▶ _Exercise details_
From the entries that follow, gather each line holding the word "pela".

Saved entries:
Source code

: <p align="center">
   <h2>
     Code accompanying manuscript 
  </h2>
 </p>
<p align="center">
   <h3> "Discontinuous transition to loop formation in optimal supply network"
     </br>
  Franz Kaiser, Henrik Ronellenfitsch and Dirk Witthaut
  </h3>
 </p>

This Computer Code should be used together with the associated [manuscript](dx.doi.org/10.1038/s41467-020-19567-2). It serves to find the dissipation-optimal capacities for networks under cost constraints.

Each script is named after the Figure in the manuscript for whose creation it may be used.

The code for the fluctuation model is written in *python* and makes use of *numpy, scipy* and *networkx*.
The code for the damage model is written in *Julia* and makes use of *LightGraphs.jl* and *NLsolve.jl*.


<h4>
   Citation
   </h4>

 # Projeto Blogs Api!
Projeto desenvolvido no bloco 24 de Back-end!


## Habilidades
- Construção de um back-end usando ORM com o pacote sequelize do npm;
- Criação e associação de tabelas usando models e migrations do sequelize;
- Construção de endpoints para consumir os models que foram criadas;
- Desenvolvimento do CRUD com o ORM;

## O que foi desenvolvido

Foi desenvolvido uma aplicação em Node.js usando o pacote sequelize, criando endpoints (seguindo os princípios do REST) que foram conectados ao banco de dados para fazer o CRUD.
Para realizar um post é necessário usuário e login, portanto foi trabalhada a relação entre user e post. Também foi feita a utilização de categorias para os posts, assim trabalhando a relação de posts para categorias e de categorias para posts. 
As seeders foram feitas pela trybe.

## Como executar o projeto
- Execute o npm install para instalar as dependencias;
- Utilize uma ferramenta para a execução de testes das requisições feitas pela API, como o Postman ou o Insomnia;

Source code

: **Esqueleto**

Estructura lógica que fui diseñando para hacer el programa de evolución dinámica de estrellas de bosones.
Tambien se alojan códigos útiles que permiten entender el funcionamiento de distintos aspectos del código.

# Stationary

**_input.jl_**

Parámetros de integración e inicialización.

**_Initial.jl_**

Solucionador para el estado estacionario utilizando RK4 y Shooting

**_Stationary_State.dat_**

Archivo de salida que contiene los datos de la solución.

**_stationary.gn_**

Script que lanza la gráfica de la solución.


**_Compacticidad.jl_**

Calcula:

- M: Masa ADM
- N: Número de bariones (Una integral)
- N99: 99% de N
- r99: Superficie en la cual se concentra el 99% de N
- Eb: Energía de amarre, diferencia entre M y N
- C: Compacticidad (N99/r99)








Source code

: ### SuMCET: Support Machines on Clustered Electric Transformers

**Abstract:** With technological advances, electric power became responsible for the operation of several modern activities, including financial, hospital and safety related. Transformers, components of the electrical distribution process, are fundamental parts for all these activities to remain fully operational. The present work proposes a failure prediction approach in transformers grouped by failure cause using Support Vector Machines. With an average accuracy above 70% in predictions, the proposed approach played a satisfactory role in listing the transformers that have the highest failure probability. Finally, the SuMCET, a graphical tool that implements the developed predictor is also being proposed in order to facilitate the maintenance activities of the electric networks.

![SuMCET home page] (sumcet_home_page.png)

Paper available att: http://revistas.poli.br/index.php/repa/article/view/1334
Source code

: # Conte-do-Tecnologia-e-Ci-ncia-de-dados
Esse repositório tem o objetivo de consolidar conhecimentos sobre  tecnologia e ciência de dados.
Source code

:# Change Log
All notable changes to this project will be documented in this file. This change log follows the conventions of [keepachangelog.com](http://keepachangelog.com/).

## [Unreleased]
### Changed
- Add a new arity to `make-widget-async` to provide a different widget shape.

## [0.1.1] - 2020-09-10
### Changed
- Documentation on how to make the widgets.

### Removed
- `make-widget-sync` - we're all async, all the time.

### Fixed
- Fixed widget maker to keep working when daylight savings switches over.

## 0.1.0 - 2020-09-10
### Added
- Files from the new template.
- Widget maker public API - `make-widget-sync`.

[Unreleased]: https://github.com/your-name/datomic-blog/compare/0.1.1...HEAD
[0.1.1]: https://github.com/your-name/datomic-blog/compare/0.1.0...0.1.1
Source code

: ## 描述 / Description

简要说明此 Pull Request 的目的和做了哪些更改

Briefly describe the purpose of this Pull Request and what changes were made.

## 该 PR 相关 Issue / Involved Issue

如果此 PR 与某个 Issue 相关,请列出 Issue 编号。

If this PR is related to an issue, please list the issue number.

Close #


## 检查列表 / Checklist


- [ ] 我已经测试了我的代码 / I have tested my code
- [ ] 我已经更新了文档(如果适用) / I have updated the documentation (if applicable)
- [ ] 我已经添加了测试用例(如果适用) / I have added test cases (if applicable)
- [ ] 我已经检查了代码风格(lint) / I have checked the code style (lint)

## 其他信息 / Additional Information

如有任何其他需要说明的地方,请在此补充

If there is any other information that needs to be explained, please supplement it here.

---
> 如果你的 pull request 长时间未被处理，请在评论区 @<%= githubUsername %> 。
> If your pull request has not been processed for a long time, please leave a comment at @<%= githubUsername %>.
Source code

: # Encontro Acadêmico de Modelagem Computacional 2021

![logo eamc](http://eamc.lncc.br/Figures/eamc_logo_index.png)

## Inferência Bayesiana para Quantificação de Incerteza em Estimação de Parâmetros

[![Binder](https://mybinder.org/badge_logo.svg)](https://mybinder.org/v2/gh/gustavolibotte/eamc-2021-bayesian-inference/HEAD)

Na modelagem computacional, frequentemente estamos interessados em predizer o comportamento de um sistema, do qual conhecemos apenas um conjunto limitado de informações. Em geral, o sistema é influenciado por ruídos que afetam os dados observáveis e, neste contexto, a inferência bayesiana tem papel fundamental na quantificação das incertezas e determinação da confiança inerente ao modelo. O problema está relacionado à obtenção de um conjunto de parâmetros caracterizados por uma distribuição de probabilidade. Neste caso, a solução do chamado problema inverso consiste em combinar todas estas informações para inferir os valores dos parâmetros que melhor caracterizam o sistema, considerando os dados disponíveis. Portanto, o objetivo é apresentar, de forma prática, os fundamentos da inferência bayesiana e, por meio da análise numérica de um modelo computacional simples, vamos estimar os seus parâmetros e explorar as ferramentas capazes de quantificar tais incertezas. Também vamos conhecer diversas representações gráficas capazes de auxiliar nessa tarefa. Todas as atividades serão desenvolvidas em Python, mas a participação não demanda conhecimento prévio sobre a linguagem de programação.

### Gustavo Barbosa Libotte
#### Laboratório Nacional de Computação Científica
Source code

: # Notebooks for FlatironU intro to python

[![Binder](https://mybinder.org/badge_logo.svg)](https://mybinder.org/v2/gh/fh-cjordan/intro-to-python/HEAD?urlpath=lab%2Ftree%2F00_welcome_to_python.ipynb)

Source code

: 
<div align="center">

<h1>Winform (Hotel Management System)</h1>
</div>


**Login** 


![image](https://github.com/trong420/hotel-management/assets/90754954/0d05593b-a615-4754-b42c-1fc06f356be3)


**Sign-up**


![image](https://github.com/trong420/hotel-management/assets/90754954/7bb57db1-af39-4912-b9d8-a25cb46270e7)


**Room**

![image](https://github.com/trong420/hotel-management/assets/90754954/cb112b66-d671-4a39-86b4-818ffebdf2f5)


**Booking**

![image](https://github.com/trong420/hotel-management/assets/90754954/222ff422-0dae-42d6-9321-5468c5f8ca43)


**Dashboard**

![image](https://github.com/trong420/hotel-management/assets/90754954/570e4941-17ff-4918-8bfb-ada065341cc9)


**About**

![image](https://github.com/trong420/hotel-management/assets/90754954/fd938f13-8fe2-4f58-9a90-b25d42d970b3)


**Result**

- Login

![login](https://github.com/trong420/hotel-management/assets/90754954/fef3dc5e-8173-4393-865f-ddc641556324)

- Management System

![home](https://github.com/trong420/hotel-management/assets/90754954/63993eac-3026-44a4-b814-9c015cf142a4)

▶ _Written reply_
As seeders foram feitas pela trybe.
- Utilize uma ferramenta para a execução de testes das requisições feitas pela API, como o Postman ou o Insomnia;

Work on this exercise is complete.